I believe the phrase is “LOL.”
— Speaking of that particular incident, it’s worth noting that it was the Atlanta TV report and good ol’ P-Marsh who reported the facts of that meeting — that Cecil admitted to asking for money but that Cam was in the dark, and that the NCAA came away giving Cam the OK to keep playing — while the national media was losing its head. It’s the Auburn-centric whispers that Cam would be OK all along that have been proven right while the work of the likes of Joe Schad has been proven irrelevant at best and outright unfactual at worst.
The lesson: where Auburn is concerned, we ought to get our scoop from the Auburn-based media. Not everything they did during this saga covered them in glory (the energy with which they played whack-a-mole with the sources in the Evans/Thamel reports could have been better used at times), but most of the truly important facts of this story have been found in places other than the national media. It’s the truth.
— OK, lastly, we’ll need to remember: this isn’t over yet. It’s not as not over as many would have us believe. But as long as the NCAA is still poking around Cecil Newton’s financial past, as long as the Mississippi Sec. of State is talking to Rogers and Bell, as long as the FBI is still out there lurking like some X-Files villain, there remains the distinct possibility there’s some new landmine yet to be uncovered that could blow everything to hell.

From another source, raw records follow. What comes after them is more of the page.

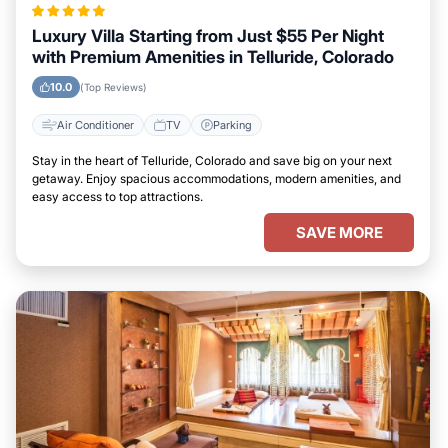
Luxury Villa Starting from Just $55 Per Night
with Premium Amenities in Telluride, Colorado
10.0
(Top Reviews)
Air Conditioner
TV
Parking
Stay in the heart of Telluride, Colorado and save big on your next
getaway. Enjoy spacious accommodations, modern amenities, and
easy access to top attractions.
SAVE MORE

No, I don’t expect that to be the case; given his bumbling attempts to shake down the folks at State, I really don’t see Cecil as the kind of criminal mastermind who could (by all accounts) cooperate fully with the NCAA and Auburn, while a horde of reporters dig into his activities for weeks on end, and the specter of the FBI and their IRS buddies potentially threatening him with jail time, and still manage to keep a sum like $180,000 completely hid. I’d like to think that if there was anything to find, it would have been found by now.
But I don’t know it, not just yet. Until we get another delirium-inducing NCAA press release, we can’t breathe entirely easy. Easier, sure. But we’re not there yet.